## Exercise description
In the listing below, switch every "bounding box" to "enclosing box" and reproduce all lines with nothing else altered.

======== Supplied material ========

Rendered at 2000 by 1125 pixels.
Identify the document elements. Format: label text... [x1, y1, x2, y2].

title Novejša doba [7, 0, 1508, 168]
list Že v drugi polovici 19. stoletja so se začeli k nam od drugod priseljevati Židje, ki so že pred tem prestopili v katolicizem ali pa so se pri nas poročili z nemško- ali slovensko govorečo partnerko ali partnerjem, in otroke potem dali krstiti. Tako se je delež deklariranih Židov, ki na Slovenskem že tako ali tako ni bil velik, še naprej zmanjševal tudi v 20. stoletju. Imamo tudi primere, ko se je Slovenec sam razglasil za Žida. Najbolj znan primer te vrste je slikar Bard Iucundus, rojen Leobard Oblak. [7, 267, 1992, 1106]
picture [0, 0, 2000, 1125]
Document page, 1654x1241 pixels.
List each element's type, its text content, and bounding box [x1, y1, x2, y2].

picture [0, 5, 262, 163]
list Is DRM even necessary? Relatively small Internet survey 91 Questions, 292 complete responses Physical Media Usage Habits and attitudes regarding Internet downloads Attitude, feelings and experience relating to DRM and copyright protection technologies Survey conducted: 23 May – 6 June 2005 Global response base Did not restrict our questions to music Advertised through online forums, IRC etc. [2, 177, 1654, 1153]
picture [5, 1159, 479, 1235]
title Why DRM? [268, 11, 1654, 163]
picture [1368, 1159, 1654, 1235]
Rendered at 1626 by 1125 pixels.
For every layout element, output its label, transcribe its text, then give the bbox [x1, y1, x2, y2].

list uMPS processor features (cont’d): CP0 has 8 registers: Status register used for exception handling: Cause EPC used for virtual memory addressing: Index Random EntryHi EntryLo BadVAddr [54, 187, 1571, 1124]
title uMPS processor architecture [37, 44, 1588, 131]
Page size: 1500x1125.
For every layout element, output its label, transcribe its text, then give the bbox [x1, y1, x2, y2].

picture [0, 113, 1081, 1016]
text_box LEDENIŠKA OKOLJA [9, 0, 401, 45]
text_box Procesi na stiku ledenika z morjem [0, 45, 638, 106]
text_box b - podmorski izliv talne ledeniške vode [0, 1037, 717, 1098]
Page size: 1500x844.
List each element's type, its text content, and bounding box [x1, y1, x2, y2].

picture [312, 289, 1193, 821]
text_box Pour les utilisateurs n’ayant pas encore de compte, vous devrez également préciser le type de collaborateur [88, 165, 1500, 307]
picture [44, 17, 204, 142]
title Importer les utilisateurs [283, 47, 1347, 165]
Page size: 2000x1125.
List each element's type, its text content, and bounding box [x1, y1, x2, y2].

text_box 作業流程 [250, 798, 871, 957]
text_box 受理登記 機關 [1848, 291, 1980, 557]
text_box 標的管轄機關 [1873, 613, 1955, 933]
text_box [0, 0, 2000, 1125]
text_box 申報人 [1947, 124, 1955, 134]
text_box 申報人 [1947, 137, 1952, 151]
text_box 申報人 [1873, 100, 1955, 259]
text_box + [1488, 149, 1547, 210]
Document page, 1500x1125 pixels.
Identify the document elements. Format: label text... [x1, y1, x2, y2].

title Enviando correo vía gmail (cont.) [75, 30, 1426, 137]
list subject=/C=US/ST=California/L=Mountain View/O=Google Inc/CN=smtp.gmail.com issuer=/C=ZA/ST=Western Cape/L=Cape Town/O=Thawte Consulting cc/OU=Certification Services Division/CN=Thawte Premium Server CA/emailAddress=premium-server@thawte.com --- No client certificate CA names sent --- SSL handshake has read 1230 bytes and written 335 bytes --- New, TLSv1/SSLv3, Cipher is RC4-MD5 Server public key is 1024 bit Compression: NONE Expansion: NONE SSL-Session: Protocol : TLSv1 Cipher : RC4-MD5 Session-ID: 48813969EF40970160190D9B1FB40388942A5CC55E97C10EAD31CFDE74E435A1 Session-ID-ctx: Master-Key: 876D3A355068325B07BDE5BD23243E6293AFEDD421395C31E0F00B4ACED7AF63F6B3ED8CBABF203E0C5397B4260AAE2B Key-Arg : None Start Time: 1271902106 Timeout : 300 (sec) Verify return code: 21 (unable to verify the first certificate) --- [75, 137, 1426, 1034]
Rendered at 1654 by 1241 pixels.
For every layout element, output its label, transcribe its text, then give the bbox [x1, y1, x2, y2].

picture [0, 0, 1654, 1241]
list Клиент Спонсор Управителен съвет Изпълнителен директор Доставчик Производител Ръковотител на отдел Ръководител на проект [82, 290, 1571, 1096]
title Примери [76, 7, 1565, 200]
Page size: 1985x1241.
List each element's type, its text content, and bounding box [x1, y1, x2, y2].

========

## Written answer
Rendered at 2000 by 1125 pixels.
Identify the document elements. Format: label text... [x1, y1, x2, y2].

title Novejša doba [7, 0, 1508, 168]
list Že v drugi polovici 19. stoletja so se začeli k nam od drugod priseljevati Židje, ki so že pred tem prestopili v katolicizem ali pa so se pri nas poročili z nemško- ali slovensko govorečo partnerko ali partnerjem, in otroke potem dali krstiti. Tako se je delež deklariranih Židov, ki na Slovenskem že tako ali tako ni bil velik, še naprej zmanjševal tudi v 20. stoletju. Imamo tudi primere, ko se je Slovenec sam razglasil za Žida. Najbolj znan primer te vrste je slikar Bard Iucundus, rojen Leobard Oblak. [7, 267, 1992, 1106]
picture [0, 0, 2000, 1125]
Document page, 1654x1241 pixels.
List each element's type, its text content, and enclosing box [x1, y1, x2, y2].

picture [0, 5, 262, 163]
list Is DRM even necessary? Relatively small Internet survey 91 Questions, 292 complete responses Physical Media Usage Habits and attitudes regarding Internet downloads Attitude, feelings and experience relating to DRM and copyright protection technologies Survey conducted: 23 May – 6 June 2005 Global response base Did not restrict our questions to music Advertised through online forums, IRC etc. [2, 177, 1654, 1153]
picture [5, 1159, 479, 1235]
title Why DRM? [268, 11, 1654, 163]
picture [1368, 1159, 1654, 1235]
Rendered at 1626 by 1125 pixels.
For every layout element, output its label, transcribe its text, then give the bbox [x1, y1, x2, y2].

list uMPS processor features (cont’d): CP0 has 8 registers: Status register used for exception handling: Cause EPC used for virtual memory addressing: Index Random EntryHi EntryLo BadVAddr [54, 187, 1571, 1124]
title uMPS processor architecture [37, 44, 1588, 131]
Page size: 1500x1125.
For every layout element, output its label, transcribe its text, then give the bbox [x1, y1, x2, y2].

picture [0, 113, 1081, 1016]
text_box LEDENIŠKA OKOLJA [9, 0, 401, 45]
text_box Procesi na stiku ledenika z morjem [0, 45, 638, 106]
text_box b - podmorski izliv talne ledeniške vode [0, 1037, 717, 1098]
Page size: 1500x844.
List each element's type, its text content, and enclosing box [x1, y1, x2, y2].

picture [312, 289, 1193, 821]
text_box Pour les utilisateurs n’ayant pas encore de compte, vous devrez également préciser le type de collaborateur [88, 165, 1500, 307]
picture [44, 17, 204, 142]
title Importer les utilisateurs [283, 47, 1347, 165]
Page size: 2000x1125.
List each element's type, its text content, and enclosing box [x1, y1, x2, y2].

text_box 作業流程 [250, 798, 871, 957]
text_box 受理登記 機關 [1848, 291, 1980, 557]
text_box 標的管轄機關 [1873, 613, 1955, 933]
text_box [0, 0, 2000, 1125]
text_box 申報人 [1947, 124, 1955, 134]
text_box 申報人 [1947, 137, 1952, 151]
text_box 申報人 [1873, 100, 1955, 259]
text_box + [1488, 149, 1547, 210]
Document page, 1500x1125 pixels.
Identify the document elements. Format: label text... [x1, y1, x2, y2].

title Enviando correo vía gmail (cont.) [75, 30, 1426, 137]
list subject=/C=US/ST=California/L=Mountain View/O=Google Inc/CN=smtp.gmail.com issuer=/C=ZA/ST=Western Cape/L=Cape Town/O=Thawte Consulting cc/OU=Certification Services Division/CN=Thawte Premium Server CA/emailAddress=premium-server@thawte.com --- No client certificate CA names sent --- SSL handshake has read 1230 bytes and written 335 bytes --- New, TLSv1/SSLv3, Cipher is RC4-MD5 Server public key is 1024 bit Compression: NONE Expansion: NONE SSL-Session: Protocol : TLSv1 Cipher : RC4-MD5 Session-ID: 48813969EF40970160190D9B1FB40388942A5CC55E97C10EAD31CFDE74E435A1 Session-ID-ctx: Master-Key: 876D3A355068325B07BDE5BD23243E6293AFEDD421395C31E0F00B4ACED7AF63F6B3ED8CBABF203E0C5397B4260AAE2B Key-Arg : None Start Time: 1271902106 Timeout : 300 (sec) Verify return code: 21 (unable to verify the first certificate) --- [75, 137, 1426, 1034]
Rendered at 1654 by 1241 pixels.
For every layout element, output its label, transcribe its text, then give the bbox [x1, y1, x2, y2].

picture [0, 0, 1654, 1241]
list Клиент Спонсор Управителен съвет Изпълнителен директор Доставчик Производител Ръковотител на отдел Ръководител на проект [82, 290, 1571, 1096]
title Примери [76, 7, 1565, 200]
Page size: 1985x1241.
List each element's type, its text content, and enclosing box [x1, y1, x2, y2].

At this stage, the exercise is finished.